The Road to Zero Strategy was launched by the UK government in July 2018. This outlines how the government plans to achieve its ambitious goal – by 2040, all newly registered cars will be ultra-low emission (hybrid and battery electric vehicles). Between January 2018 and January 2019 we have seen an impressive 110% increase in electric vehicle (EV) registrations. Despite this, EVs only make up 0.7% of newly registered cars. The question therefore remains – is consumer demand for EVs and ultra-low emission cars rising fast enough to meet the government target?
To understand the trend in rising demand for EVs, firstly, one has to look at the increased public and private efforts to make EV charging part of consumers’ everyday lives. As we discussed in a previous blog, the availability of charging opportunities or ‘range anxiety’ is a key concern for consumers. Two recent developments in England address this fear:
1. Improvements in charging infrastructure:
- Funding to improve coverage: In London multiple funding opportunities are available to boroughs to increase their local charging network, and a number of boroughs have ambitious goals. Westminster aims to increase its network by 25% and Wandsworth wants to build 400 charging plugs in summer 2019.
- Faster charging: Pivot Power works together with National Grid to extend the existing charging network across the UK by developing 45 fast charging sites close to towns and major roads.
- Cheaper and easier access: The scheme Plugged-In Midlands was developed to enable members to have mostly free access to charging stations across the Midlands with one card. The geographic reach has now been extended, giving members access to charging at over 5,000 locations across the UK.
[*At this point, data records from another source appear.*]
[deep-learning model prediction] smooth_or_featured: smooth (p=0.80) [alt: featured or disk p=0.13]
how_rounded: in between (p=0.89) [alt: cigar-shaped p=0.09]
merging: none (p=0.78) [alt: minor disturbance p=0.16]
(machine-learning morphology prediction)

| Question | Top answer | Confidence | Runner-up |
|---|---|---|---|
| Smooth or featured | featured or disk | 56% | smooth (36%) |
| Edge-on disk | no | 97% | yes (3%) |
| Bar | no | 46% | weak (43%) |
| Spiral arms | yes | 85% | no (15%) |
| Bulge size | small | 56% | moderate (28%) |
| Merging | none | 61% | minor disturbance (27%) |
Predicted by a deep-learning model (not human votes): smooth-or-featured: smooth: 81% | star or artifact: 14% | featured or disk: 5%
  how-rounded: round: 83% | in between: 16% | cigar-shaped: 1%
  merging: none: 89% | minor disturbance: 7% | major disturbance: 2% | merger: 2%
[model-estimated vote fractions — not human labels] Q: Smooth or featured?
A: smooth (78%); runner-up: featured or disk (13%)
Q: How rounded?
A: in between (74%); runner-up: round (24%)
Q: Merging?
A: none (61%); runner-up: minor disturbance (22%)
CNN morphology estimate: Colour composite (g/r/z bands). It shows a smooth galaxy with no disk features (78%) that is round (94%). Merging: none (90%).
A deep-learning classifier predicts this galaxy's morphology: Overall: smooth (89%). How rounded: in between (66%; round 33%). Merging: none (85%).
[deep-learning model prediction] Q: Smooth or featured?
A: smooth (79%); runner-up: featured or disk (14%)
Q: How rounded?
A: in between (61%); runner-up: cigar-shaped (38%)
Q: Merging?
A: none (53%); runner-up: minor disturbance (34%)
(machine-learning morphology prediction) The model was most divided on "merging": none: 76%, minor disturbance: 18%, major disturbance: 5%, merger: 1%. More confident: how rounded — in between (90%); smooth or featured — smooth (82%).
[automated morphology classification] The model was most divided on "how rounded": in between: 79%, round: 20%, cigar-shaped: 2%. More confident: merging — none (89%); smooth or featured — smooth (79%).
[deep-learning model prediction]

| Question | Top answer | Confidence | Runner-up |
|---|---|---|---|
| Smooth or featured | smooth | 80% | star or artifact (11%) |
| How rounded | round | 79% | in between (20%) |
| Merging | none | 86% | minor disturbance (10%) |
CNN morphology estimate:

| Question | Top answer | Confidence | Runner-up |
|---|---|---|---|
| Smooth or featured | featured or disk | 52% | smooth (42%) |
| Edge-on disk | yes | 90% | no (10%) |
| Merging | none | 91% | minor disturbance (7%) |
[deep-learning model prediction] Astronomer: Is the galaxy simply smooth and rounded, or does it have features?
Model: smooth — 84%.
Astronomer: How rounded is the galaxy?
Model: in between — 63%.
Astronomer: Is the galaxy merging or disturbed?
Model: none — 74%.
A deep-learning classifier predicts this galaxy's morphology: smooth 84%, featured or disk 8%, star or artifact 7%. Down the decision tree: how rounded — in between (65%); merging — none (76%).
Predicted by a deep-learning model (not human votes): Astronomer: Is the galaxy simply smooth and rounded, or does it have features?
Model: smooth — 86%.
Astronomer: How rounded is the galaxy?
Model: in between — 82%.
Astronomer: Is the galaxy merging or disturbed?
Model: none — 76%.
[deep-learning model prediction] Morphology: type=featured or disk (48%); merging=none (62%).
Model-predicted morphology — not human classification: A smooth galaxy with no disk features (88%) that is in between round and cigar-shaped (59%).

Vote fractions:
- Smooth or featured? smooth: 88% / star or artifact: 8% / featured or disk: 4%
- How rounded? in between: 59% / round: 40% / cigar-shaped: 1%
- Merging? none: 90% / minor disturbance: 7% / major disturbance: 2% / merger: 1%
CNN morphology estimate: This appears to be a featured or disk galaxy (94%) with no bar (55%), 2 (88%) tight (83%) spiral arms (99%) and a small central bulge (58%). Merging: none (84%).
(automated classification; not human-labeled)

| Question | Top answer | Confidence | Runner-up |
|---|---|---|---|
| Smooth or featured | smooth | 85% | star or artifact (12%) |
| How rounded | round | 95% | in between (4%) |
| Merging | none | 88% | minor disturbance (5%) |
2. Integrating EVs into everyday lives:
- Charging when going shopping: Volkswagen, Tesco and Pod Point announced that they will be developing the UK’s largest retail electric vehicle charging network, including 2,400 electric vehicle charging bays spread across 600 Tesco stores. This initiative allows individuals to charge their EVs whilst going out shopping, one step towards producing a ‘hassle free’ experience in owning an EV vs. a traditional petrol / diesel car
- Charging at work: IKEA went further and not only provide charging points for their customers, but also their employees. This predominantly free service was introduced together with Ecotricity.
- Infrastructure around charging hubs: More recently, the power infrastructure company Gridserve has released their plans to develop more than 100 ‘electric forecourts’. Developing infrastructures with cafes, supermarkets and airport-style lounges around charging points, which will make the experience of charging more accessible and pleasant.
- Charging at home: while progress might be slow here, this is a crucial part of the jigsaw. EV charging stations integrated into new builds should be a serious consideration for developers.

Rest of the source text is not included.